- Opening Delimiter -

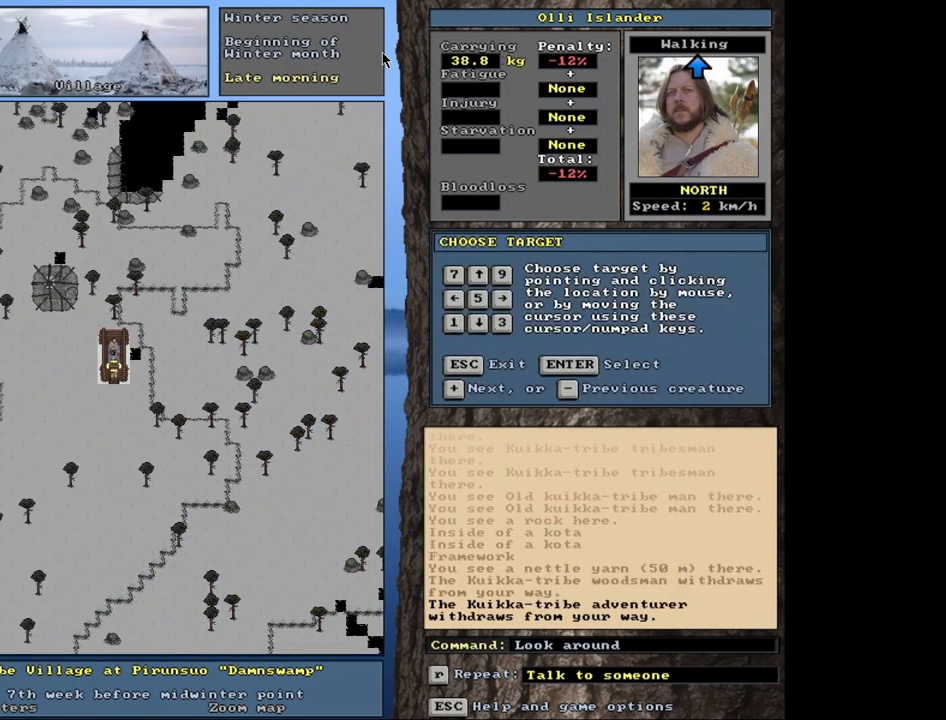
{"keys": [], "mouse": [], "events": []}
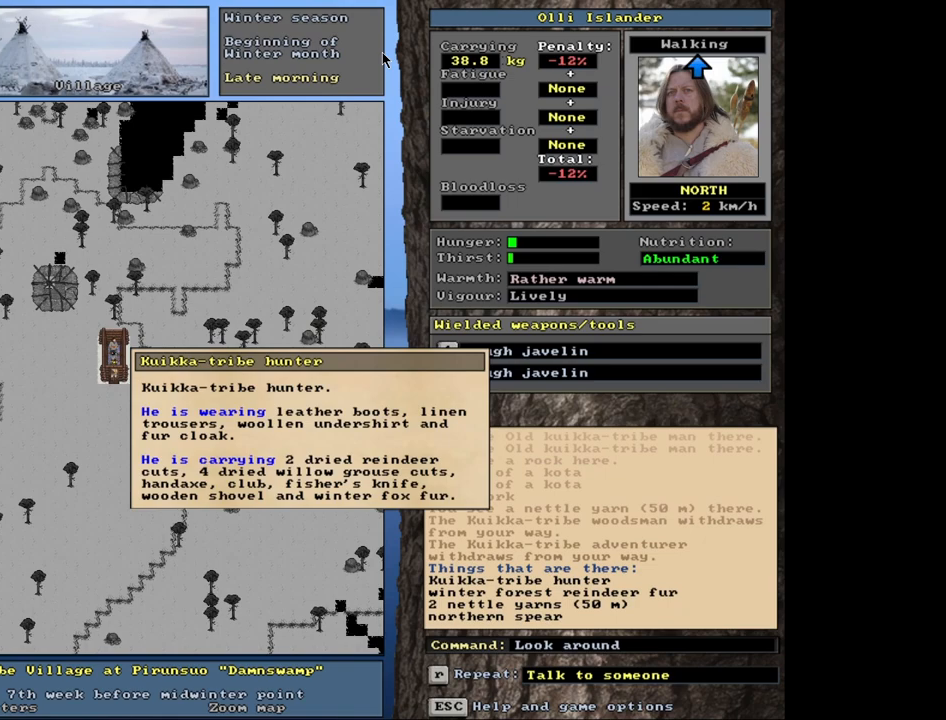
{"keys": [], "mouse": [], "events": []}
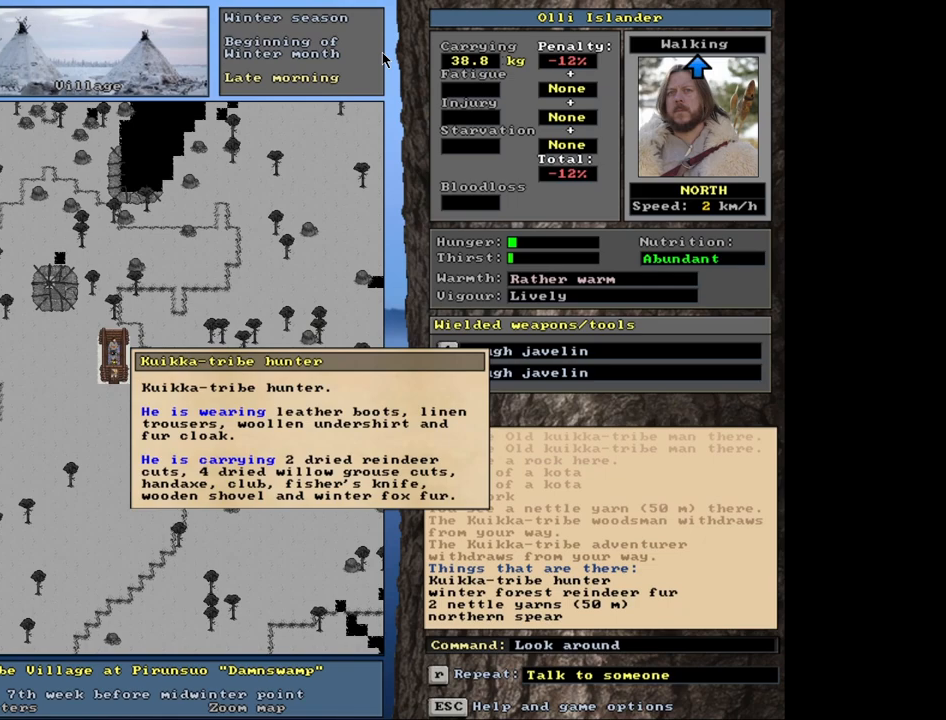
{"keys": [], "mouse": [], "events": []}
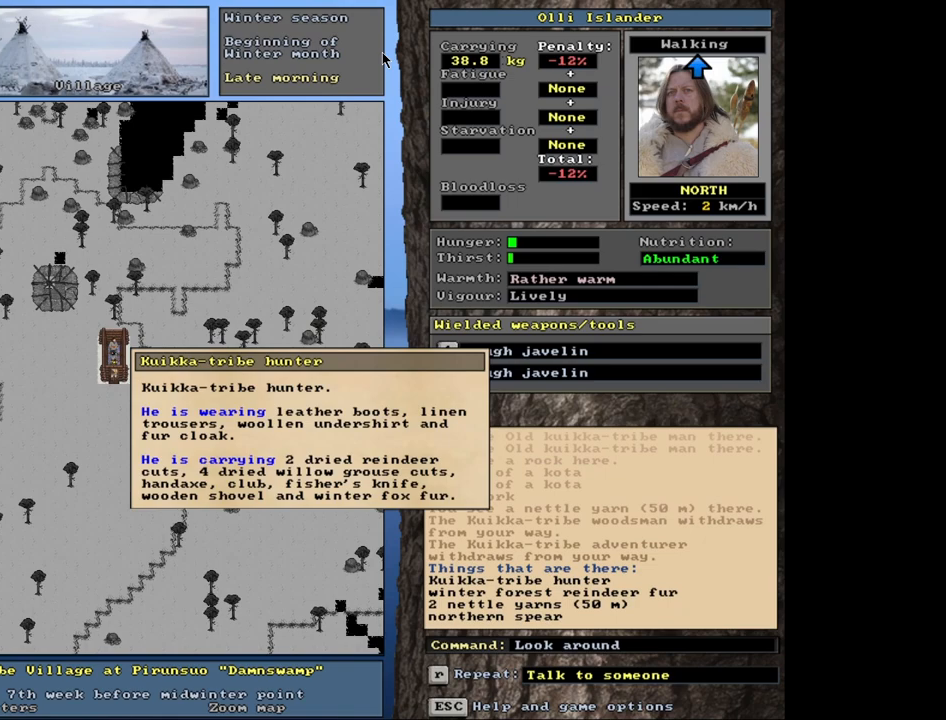
{"keys": [], "mouse": [], "events": []}
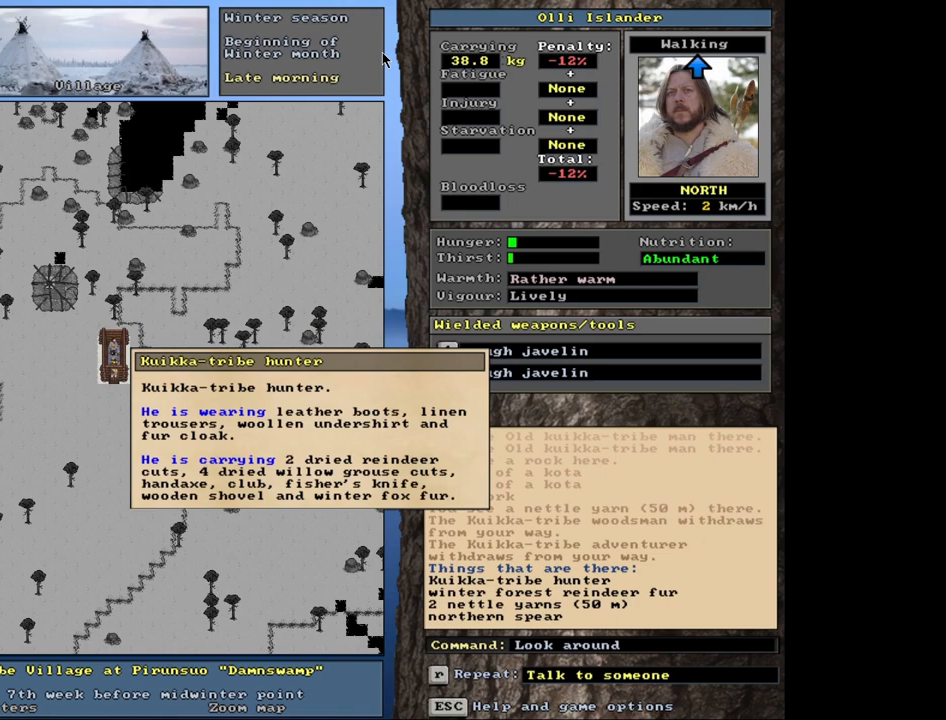
{"keys": [], "mouse": [], "events": []}
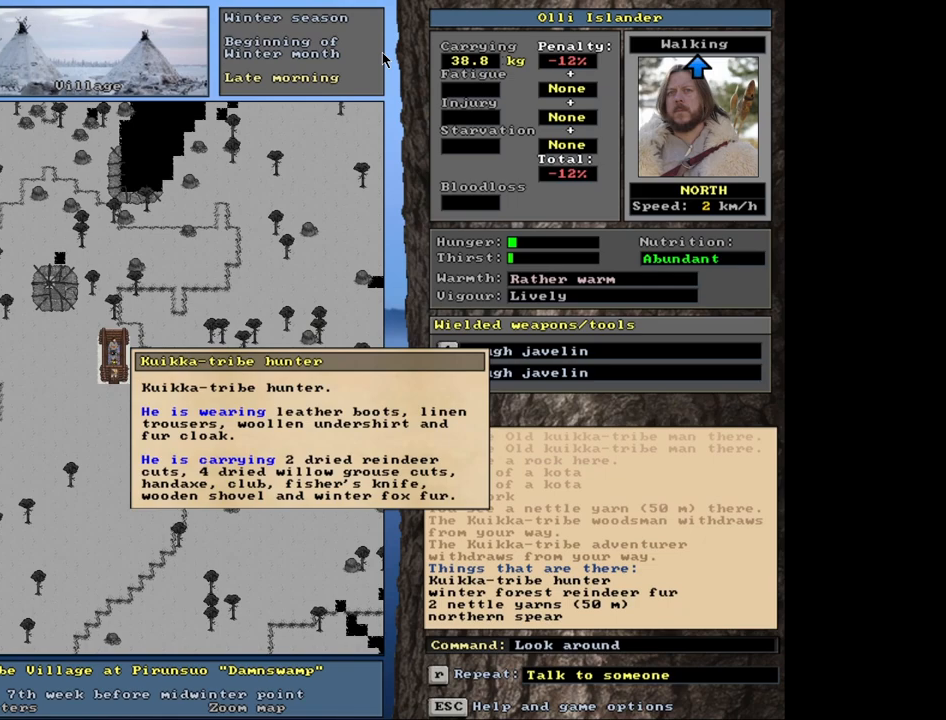
{"keys": [], "mouse": [], "events": []}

- Closing Delimiter -

● WHAT YOU HAVE TO DO:
Before you return the listing, strip out its pictures; all else must match exactly.

● EXERCISE RESULT:
{"keys": [], "mouse": [], "events": []}
{"keys": [], "mouse": [], "events": []}
{"keys": [], "mouse": [], "events": []}
{"keys": [], "mouse": [], "events": []}
{"keys": [], "mouse": [], "events": []}
{"keys": [], "mouse": [], "events": []}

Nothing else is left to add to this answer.